Esta historia me la contó una chica de unos 16 años, y no le sucedió a ella,

 sino a su madre, una española que emigró a Alemania para buscarse la vida,

 teniendo que alquilarse una casa con su joven esposo que apenas tenía

comodidades. Eso sí, tenía visitantes misteriosos.

Al principio sólo eran sonidos, rasguños en la almohada que mantenía

 abrazada mientras trataba de descansar después de tantas horas de

trabajo. Le asustó, cierto, pero mantuvo la calma y pensó que era su propio

 agotamiento el que la hacía tener alucinaciones auditivas. Los rasguños en

la cama no son tan inhabituales ¿no?. Muchos los hemos oído. Son visitantes

 que quieren comunicarnos que "están ahí también, que no estamos solos".

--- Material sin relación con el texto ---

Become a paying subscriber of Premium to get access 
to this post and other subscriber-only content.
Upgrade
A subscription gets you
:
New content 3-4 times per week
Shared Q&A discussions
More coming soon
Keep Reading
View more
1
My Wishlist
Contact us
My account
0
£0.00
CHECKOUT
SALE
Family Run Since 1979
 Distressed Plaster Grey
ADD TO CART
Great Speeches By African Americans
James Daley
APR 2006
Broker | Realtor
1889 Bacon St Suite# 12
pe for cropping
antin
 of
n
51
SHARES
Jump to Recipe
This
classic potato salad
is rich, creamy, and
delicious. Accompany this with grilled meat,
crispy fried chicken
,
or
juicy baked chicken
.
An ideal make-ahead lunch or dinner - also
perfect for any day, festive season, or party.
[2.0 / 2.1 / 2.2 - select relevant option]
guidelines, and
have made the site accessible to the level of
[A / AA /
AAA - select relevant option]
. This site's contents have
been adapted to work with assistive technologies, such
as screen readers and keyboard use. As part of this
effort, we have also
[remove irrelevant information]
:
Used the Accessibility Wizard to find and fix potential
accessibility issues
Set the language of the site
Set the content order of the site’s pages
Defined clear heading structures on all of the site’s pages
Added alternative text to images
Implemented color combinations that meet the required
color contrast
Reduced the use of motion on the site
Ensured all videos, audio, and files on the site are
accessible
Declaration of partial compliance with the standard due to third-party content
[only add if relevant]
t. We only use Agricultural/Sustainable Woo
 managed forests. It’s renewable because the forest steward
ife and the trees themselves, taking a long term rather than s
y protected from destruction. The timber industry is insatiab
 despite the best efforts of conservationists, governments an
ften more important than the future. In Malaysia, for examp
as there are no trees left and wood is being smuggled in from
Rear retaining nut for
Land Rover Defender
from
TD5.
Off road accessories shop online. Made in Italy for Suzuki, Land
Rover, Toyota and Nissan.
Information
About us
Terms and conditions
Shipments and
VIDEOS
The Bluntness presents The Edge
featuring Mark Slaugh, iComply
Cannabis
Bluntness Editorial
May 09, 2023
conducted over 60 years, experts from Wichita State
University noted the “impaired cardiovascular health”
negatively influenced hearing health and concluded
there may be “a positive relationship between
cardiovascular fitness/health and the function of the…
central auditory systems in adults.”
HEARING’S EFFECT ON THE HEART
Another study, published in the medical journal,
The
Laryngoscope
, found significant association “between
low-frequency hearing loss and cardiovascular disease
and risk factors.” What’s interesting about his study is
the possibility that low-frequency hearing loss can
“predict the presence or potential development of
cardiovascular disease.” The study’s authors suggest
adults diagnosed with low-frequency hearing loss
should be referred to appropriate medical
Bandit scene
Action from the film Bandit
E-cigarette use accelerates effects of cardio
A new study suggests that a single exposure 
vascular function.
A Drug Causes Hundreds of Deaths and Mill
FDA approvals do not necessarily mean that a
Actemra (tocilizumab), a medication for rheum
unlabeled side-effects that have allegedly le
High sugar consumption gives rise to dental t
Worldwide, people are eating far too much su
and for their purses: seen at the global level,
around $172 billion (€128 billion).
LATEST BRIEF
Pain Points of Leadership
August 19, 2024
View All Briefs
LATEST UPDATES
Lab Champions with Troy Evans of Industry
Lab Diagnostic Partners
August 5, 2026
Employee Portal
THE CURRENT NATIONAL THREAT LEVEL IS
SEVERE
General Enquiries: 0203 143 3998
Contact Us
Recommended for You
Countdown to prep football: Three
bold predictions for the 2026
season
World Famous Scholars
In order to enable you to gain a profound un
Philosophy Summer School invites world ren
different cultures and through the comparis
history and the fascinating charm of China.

La joven vivió con esa extraña experiencia unos días y terminó por

acostumbrarse, pero una noche ocurrió algo terrible. Estaba tumbada en la

cama, descansando, su marido estaba afeitándose en el cuarto de baño, y

de pronto unas lucecitas de un tamaño algo mayor que el de las canicas,

blancas azuladas y brillantes, comenzaron a salir de debajo de la cama.

Subieron, ascendieron hasta ponerse encima de ella, y bailaron.

La chica las miró estupefacta, tragó saliva y respiró profundamente.

 ¿Qué era aquello? ¿De dónde salían? ¿Qué las producía?

Y entonces las luces comenzaron a bailar con movimientos más bruscos, y

 una poderosa fuerza salió de ellas. La chica notó esa fuerza en puñetazos y

 patadas invisibles que la golpeaban y estampaban contra las paredes…

Gritó, y su marido se cortó con la gillette. Cuando él iba a salir la puerta del

cuarto de baño se cerró de golpe.

La joven española emigrante sufrió una paliza que la dejó destrozada, y no

pudo hacer una denuncia, porque en qué comisaría de policía iban a

escuchar semejante historia sin echarse a reir.

No volvió a ocurrirle porque volvió a España entre lágrimas y terrores.

Durante años jamás contó la historia, y cuando lo hizo, fue para contárselo a

 su hija -mi confidente-, quien me confesó que su madre no podía hablar del

tema sin echarse a llorar y a temblar.

No es para menos. Su hija también lloró al contármelo.